* RECORDS

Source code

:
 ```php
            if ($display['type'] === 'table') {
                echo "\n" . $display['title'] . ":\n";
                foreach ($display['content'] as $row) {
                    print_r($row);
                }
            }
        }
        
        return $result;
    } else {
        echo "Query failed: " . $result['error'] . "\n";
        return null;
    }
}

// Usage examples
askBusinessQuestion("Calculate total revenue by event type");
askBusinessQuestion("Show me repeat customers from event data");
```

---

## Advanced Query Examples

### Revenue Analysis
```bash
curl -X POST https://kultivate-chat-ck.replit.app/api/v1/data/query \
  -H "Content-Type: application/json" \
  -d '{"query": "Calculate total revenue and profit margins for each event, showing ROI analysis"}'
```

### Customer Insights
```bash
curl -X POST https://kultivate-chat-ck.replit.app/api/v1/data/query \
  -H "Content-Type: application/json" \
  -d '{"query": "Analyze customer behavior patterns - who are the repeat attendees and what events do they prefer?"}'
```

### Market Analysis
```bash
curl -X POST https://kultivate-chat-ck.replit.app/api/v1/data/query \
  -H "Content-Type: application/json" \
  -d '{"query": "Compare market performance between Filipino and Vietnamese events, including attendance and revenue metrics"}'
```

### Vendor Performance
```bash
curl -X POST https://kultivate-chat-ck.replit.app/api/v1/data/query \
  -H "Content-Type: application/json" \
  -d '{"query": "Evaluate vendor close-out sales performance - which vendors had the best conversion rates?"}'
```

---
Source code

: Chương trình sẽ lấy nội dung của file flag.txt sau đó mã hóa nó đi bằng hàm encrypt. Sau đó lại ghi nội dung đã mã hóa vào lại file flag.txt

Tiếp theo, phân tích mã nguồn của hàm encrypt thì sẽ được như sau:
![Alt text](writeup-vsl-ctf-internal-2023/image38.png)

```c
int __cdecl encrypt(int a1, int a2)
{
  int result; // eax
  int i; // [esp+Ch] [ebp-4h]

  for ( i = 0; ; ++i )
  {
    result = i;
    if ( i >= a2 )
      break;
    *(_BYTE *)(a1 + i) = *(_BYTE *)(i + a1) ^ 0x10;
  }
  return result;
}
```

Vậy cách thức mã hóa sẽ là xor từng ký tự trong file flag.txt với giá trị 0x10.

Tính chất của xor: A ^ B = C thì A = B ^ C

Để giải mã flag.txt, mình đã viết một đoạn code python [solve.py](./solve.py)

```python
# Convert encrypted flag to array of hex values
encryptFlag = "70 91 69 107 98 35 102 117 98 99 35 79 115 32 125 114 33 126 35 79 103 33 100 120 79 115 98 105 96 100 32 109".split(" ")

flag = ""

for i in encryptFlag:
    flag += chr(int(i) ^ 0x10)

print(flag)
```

* THE TASK
Filter the entries down to the lines that include the string "result".

* SOLUTION TO THIS TASK
        return $result;
        echo "Query failed: " . $result['error'] . "\n";
  int result; // eax
    result = i;
  return result;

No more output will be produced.